A DataFrame is a two-dimensional, size-mutable, labelled data structure — conceptually a dictionary of Series that share a common row index. Every cell is therefore addressable in two independent ways:

  • loc[rows, cols] — label-based selection. Rows are chosen by their index labels and columns by their names. Slices are inclusive of both endpoints (loc[1:3] returns labels 1, 2 and 3), because labels have no natural "one past the end".
  • iloc[rows, cols] — integer-position selection. Rows and columns are chosen by 0-based positions, and slices follow normal Python half-open semantics (iloc[0:3] returns positions 0, 1, 2 only).
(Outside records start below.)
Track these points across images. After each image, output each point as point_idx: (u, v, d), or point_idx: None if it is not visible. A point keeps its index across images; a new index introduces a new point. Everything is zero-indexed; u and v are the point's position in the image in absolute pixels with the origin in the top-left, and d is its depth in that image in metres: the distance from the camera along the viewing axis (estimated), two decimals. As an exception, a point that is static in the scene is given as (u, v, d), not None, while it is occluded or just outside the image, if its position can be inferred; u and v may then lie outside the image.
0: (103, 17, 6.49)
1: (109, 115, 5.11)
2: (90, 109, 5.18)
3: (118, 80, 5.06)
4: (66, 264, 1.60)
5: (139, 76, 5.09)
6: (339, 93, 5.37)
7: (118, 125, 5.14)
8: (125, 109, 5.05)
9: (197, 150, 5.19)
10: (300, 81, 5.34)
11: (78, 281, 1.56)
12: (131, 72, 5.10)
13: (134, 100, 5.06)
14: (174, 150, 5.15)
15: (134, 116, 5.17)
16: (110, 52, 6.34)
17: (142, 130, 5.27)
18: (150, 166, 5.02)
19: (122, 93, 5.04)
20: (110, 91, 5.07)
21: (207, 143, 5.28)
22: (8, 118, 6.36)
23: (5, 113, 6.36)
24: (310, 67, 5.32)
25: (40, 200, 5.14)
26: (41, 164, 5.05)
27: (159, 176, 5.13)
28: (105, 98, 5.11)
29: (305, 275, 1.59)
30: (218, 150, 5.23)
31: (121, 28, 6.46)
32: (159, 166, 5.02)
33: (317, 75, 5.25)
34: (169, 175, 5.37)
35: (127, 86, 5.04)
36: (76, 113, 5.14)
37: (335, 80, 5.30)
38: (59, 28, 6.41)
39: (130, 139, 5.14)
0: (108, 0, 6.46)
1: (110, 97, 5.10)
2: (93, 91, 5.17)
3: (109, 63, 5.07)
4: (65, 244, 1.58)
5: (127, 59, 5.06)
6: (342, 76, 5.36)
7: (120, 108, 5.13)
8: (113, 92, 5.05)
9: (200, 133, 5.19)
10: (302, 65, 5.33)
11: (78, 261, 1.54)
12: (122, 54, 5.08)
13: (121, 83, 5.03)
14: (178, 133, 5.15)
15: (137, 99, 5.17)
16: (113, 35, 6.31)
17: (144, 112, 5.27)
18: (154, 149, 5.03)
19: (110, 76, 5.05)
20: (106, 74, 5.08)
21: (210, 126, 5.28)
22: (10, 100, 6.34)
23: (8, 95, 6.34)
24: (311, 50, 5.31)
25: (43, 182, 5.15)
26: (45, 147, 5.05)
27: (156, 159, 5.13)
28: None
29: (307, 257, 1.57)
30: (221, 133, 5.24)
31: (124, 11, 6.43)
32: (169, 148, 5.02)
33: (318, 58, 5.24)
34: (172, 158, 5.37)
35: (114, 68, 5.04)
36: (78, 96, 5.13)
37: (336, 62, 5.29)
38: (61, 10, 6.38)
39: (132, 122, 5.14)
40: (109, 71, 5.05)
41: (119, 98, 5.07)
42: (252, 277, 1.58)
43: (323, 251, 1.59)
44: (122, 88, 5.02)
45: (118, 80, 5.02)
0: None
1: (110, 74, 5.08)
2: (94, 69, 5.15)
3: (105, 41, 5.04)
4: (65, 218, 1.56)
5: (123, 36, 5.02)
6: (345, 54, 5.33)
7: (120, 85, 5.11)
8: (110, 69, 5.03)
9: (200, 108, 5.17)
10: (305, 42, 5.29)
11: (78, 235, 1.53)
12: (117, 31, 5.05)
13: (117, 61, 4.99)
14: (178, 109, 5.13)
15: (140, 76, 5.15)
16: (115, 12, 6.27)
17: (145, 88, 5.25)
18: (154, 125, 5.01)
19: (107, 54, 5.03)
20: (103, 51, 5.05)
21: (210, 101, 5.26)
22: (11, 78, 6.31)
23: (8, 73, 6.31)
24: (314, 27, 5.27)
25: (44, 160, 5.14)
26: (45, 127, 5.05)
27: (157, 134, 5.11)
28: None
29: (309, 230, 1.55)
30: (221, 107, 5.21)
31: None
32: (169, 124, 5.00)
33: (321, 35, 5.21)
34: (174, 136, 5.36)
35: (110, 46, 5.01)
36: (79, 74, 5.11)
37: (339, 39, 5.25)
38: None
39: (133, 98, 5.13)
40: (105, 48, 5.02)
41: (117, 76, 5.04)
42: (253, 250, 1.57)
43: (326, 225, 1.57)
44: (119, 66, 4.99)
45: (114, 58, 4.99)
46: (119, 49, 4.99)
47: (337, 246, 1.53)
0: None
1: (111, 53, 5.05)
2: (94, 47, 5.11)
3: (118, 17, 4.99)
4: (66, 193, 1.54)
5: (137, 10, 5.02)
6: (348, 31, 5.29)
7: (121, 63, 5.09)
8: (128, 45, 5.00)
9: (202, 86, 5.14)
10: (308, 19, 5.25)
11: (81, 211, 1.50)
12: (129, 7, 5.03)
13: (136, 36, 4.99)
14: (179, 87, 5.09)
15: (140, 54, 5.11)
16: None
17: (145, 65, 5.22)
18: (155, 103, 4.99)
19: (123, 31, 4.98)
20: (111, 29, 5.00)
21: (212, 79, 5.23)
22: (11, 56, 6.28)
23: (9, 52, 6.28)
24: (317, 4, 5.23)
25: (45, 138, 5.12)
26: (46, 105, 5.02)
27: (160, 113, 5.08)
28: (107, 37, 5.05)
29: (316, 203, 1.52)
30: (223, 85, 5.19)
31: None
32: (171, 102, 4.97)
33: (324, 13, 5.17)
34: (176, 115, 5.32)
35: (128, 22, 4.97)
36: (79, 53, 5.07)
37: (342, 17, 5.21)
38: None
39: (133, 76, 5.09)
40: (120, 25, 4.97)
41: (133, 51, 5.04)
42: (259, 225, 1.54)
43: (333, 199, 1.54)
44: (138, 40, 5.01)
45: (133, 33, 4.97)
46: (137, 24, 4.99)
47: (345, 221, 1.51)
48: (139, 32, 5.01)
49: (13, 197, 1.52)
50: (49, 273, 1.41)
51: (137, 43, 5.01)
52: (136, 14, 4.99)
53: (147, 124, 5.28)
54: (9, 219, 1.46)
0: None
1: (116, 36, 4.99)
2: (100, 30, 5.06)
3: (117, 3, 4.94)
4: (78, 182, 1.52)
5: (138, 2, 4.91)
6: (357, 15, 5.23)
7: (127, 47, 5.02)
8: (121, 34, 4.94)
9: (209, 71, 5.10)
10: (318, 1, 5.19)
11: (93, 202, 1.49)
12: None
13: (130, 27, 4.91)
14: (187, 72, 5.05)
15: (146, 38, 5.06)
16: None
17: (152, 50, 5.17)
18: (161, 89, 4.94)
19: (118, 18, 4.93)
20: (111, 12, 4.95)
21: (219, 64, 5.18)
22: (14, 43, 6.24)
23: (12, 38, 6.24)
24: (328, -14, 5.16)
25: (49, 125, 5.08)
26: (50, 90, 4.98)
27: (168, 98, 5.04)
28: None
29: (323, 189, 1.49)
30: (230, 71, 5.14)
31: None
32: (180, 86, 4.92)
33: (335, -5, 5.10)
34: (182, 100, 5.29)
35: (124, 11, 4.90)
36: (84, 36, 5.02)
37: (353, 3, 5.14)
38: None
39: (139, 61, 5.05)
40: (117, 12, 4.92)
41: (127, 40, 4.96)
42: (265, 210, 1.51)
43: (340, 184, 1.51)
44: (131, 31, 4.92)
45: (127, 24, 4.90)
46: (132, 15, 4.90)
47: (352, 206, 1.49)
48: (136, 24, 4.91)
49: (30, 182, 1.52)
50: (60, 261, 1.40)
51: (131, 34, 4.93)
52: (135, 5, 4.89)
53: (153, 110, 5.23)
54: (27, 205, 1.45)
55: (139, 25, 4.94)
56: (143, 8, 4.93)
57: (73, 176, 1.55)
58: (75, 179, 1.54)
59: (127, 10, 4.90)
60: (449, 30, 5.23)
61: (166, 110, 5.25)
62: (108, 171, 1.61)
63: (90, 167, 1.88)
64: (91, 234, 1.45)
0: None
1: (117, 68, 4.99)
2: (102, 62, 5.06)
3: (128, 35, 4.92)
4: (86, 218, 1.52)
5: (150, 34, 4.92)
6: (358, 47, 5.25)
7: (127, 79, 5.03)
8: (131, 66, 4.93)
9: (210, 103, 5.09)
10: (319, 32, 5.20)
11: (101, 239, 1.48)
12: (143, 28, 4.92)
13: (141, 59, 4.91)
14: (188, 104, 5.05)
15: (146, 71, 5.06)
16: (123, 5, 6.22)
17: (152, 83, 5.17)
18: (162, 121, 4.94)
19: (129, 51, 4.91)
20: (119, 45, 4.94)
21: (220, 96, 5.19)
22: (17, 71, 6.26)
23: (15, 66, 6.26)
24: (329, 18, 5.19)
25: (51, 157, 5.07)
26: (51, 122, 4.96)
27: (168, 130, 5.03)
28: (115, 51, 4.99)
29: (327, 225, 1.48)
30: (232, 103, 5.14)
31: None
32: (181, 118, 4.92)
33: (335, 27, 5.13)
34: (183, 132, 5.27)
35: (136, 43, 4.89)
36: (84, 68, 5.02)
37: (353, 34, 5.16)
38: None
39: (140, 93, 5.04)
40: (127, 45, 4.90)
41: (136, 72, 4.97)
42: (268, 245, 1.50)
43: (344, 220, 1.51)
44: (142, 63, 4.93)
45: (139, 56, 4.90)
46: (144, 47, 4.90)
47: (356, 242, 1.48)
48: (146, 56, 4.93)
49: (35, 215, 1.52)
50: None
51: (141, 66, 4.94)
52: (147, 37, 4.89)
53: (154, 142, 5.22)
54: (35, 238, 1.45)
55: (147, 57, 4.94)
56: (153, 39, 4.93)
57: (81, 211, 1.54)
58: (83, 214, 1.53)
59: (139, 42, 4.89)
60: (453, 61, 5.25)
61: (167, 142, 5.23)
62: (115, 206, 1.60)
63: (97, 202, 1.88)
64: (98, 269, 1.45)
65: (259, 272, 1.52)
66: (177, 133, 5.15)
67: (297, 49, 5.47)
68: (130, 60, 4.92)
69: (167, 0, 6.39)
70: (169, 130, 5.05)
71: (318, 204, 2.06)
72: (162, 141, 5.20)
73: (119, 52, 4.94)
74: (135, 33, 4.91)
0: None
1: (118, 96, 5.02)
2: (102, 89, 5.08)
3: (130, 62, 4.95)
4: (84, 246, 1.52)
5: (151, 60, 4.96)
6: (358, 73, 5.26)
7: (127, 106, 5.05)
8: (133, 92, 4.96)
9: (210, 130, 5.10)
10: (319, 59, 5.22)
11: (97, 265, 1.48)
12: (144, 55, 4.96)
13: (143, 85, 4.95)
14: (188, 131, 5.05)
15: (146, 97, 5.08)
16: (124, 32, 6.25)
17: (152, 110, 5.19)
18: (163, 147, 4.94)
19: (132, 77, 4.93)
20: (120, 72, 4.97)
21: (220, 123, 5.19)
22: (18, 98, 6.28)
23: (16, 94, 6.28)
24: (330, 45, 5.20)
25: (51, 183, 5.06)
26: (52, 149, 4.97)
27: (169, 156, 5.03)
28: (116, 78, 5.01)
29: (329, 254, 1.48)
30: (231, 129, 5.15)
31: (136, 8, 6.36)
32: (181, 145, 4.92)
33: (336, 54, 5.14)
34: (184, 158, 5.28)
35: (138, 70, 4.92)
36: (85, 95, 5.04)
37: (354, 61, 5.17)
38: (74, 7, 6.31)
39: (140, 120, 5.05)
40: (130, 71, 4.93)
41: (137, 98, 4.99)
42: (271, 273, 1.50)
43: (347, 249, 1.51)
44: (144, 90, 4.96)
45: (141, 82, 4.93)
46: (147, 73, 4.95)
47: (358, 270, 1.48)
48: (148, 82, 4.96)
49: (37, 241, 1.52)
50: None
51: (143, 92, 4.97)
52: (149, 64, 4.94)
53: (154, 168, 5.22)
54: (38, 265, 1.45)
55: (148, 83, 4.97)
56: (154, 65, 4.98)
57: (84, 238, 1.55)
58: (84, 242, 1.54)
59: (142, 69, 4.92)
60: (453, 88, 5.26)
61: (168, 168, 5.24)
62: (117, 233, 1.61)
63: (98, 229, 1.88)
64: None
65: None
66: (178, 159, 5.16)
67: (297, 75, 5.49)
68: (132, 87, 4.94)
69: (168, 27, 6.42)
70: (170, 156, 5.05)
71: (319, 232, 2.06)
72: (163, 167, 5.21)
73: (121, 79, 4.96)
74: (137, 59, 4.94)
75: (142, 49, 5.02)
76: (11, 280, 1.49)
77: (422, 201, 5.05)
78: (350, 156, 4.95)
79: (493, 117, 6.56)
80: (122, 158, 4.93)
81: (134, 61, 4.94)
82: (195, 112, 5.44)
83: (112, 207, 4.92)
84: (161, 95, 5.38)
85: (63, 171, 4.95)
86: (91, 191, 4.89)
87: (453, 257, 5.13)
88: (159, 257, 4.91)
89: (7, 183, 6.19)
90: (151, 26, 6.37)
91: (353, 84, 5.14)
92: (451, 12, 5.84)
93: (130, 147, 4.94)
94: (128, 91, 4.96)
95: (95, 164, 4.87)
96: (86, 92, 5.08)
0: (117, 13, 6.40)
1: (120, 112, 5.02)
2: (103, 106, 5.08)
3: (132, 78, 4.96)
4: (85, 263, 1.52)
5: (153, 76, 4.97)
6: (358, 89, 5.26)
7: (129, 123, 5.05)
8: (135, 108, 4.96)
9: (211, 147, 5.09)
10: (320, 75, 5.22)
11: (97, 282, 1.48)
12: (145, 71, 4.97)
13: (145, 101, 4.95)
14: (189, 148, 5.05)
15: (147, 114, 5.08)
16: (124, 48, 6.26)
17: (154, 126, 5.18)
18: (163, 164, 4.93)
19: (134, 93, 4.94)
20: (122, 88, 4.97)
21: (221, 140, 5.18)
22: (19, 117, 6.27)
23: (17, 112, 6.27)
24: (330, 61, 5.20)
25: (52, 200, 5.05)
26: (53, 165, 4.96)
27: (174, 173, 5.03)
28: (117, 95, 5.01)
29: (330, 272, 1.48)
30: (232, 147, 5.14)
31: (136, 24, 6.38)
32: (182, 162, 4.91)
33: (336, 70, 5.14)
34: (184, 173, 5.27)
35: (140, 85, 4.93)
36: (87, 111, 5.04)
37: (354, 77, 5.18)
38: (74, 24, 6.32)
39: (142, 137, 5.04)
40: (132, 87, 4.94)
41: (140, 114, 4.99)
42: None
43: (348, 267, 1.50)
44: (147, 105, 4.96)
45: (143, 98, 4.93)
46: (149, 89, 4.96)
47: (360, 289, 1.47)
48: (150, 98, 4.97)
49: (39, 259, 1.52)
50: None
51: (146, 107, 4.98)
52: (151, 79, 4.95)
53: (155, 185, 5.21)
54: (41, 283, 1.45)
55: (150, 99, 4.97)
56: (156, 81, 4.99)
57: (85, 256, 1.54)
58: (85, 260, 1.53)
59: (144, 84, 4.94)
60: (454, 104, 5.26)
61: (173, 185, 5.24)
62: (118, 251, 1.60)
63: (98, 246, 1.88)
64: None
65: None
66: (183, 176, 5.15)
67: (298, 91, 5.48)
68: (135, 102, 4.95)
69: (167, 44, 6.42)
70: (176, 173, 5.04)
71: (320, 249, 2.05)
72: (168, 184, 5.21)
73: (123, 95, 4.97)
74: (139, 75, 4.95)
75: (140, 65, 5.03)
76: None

This distinction is the single most common source of off-by-one bugs in analytics code. It matters even more after operations such as sort_values(), dropna() or boolean filtering, which leave "holes" in the index: loc[5] then means the row labelled 5, wherever it now sits, while iloc[5] means the sixth physical row. Subsetting is the pandas equivalent of SQL's SELECT ... WHERE ... and is the first step of virtually every analysis, so fluency here pays off in every later practical.

Dataset

The student creates this 5-row order table (built in the snippet as the ecommerce DataFrame with a default RangeIndex 0–4):

IndexOrderIDCustomerCategorySales
0101AmanElectronics25000
1102RiyaBooks1200
2103KabirFashion3400
3104SnehaElectronics18000
4105VikasBooks800

Procedure

  1. Import pandas as pd.
  2. Build the ecommerce DataFrame from a column dictionary; pandas assigns the default integer index 0–4.
  3. Print the full DataFrame and confirm the index labels equal the positions (they coincide here, which is exactly why both indexers must be tested consciously).
  4. Run ecommerce.loc[1:3, ["OrderID", "Category", "Sales"]] — a label slice plus an explicit column list.
  5. Run ecommerce.iloc[0:3, 0:3] — a position slice on both axes.
  6. Count the rows returned by each call and note which endpoint was included.
  7. (Extension) Execute ecommerce.sort_values("Sales").loc[1:3] and the same with iloc to see the two indexers diverge once row order changes.

Interpretation of Results

loc[1:3] returns three rows (labels 1, 2, 3 → orders 102, 103, 104) while iloc[0:3] also returns three rows but a different set (positions 0, 1, 2 → orders 101, 102, 103). The overlap of two rows with different boundaries is the visual proof of inclusive-vs-exclusive slicing. Reading the output analytically: Electronics orders carry the largest ticket sizes (25000, 18000) while Books orders are small-value — a subset like loc[:, ["Category", "Sales"]] is how an analyst isolates just the fields needed for a category-revenue question instead of dragging the whole table around.

Common Mistakes

  1. Assuming loc[1:3] excludes 3 like a list slice — it is endpoint-inclusive.
  2. Using iloc with column names (iloc[0:3, ["Sales"]] raises IndexError); positions only.
  3. Chained indexing such as df[df.Sales > 1000]["Category"] = ..., which triggers SettingWithCopyWarning and silently fails to write — always use a single loc call for assignment.

🎯 Viva Questions

  1. Why is loc endpoint-inclusive? Labels have no natural successor, so pandas includes both endpoints of a label slice.
  2. What happens to loc/iloc after sorting? loc follows the (now shuffled) labels; iloc follows the new physical order.
  3. How do you select rows 0–2 of only the first three columns by position? df.iloc[0:3, 0:3].
  4. What does df.loc[df["Sales"] > 5000] return? All rows whose boolean mask is True — boolean indexing works inside loc.
  5. Difference between df["Sales"] and df[["Sales"]]? The first is a Series, the second a one-column DataFrame.
  6. Which indexer should be used with a string index like customer names? loc, because positions are then meaningless to the reader.